**Required work:** Exactly as written, output each record given below.

Data to process section start

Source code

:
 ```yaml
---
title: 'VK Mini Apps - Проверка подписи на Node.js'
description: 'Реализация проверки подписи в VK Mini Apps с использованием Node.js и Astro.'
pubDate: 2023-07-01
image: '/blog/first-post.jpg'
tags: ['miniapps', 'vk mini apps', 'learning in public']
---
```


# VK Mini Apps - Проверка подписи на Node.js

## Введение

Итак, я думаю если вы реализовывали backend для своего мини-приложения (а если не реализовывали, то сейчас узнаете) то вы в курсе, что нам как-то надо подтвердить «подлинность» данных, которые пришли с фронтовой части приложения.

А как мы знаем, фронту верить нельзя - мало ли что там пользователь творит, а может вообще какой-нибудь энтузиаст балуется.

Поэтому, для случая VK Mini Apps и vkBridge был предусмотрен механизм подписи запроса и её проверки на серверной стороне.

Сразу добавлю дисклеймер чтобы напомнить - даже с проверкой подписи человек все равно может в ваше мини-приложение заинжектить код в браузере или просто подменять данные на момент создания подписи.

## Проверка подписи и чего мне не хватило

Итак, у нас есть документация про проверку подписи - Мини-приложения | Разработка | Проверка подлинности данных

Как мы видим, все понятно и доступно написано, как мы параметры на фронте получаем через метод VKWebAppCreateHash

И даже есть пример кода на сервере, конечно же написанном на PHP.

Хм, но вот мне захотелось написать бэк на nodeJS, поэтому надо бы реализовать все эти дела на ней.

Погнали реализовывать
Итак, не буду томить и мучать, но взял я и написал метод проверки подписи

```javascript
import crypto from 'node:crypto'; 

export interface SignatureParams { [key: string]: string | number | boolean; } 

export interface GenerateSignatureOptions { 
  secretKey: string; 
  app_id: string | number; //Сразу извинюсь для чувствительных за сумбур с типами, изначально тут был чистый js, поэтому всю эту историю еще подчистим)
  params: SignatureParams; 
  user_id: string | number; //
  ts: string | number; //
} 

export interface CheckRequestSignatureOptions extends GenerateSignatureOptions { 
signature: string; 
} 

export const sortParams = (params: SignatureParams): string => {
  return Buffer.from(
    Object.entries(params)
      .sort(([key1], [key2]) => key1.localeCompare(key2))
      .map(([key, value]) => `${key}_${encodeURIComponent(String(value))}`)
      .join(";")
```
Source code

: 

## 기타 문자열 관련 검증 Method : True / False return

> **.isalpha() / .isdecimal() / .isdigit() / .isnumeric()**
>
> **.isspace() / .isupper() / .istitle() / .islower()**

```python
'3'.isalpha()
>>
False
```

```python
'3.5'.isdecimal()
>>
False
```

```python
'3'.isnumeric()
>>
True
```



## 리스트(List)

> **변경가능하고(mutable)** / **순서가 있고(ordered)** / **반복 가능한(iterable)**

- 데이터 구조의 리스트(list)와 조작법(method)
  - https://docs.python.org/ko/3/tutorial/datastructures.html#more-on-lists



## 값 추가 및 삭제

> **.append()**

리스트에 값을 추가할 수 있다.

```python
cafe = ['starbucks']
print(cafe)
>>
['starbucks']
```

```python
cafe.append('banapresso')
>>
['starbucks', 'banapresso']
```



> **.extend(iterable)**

Data to process section end

**Task solution:**
Source code

:
 ```yaml
---
title: 'VK Mini Apps - Проверка подписи на Node.js'
description: 'Реализация проверки подписи в VK Mini Apps с использованием Node.js и Astro.'
pubDate: 2023-07-01
image: '/blog/first-post.jpg'
tags: ['miniapps', 'vk mini apps', 'learning in public']
---
```


# VK Mini Apps - Проверка подписи на Node.js

## Введение

Итак, я думаю если вы реализовывали backend для своего мини-приложения (а если не реализовывали, то сейчас узнаете) то вы в курсе, что нам как-то надо подтвердить «подлинность» данных, которые пришли с фронтовой части приложения.

А как мы знаем, фронту верить нельзя - мало ли что там пользователь творит, а может вообще какой-нибудь энтузиаст балуется.

Поэтому, для случая VK Mini Apps и vkBridge был предусмотрен механизм подписи запроса и её проверки на серверной стороне.

Сразу добавлю дисклеймер чтобы напомнить - даже с проверкой подписи человек все равно может в ваше мини-приложение заинжектить код в браузере или просто подменять данные на момент создания подписи.

## Проверка подписи и чего мне не хватило

Итак, у нас есть документация про проверку подписи - Мини-приложения | Разработка | Проверка подлинности данных

Как мы видим, все понятно и доступно написано, как мы параметры на фронте получаем через метод VKWebAppCreateHash

И даже есть пример кода на сервере, конечно же написанном на PHP.

Хм, но вот мне захотелось написать бэк на nodeJS, поэтому надо бы реализовать все эти дела на ней.

Погнали реализовывать
Итак, не буду томить и мучать, но взял я и написал метод проверки подписи

```javascript
import crypto from 'node:crypto'; 

export interface SignatureParams { [key: string]: string | number | boolean; } 

export interface GenerateSignatureOptions { 
  secretKey: string; 
  app_id: string | number; //Сразу извинюсь для чувствительных за сумбур с типами, изначально тут был чистый js, поэтому всю эту историю еще подчистим)
  params: SignatureParams; 
  user_id: string | number; //
  ts: string | number; //
} 

export interface CheckRequestSignatureOptions extends GenerateSignatureOptions { 
signature: string; 
} 

export const sortParams = (params: SignatureParams): string => {
  return Buffer.from(
    Object.entries(params)
      .sort(([key1], [key2]) => key1.localeCompare(key2))
      .map(([key, value]) => `${key}_${encodeURIComponent(String(value))}`)
      .join(";")
```
Source code

: 

## 기타 문자열 관련 검증 Method : True / False return

> **.isalpha() / .isdecimal() / .isdigit() / .isnumeric()**
>
> **.isspace() / .isupper() / .istitle() / .islower()**

```python
'3'.isalpha()
>>
False
```

```python
'3.5'.isdecimal()
>>
False
```

```python
'3'.isnumeric()
>>
True
```



## 리스트(List)

> **변경가능하고(mutable)** / **순서가 있고(ordered)** / **반복 가능한(iterable)**

- 데이터 구조의 리스트(list)와 조작법(method)
  - https://docs.python.org/ko/3/tutorial/datastructures.html#more-on-lists



## 값 추가 및 삭제

> **.append()**

리스트에 값을 추가할 수 있다.

```python
cafe = ['starbucks']
print(cafe)
>>
['starbucks']
```

```python
cafe.append('banapresso')
>>
['starbucks', 'banapresso']
```



> **.extend(iterable)**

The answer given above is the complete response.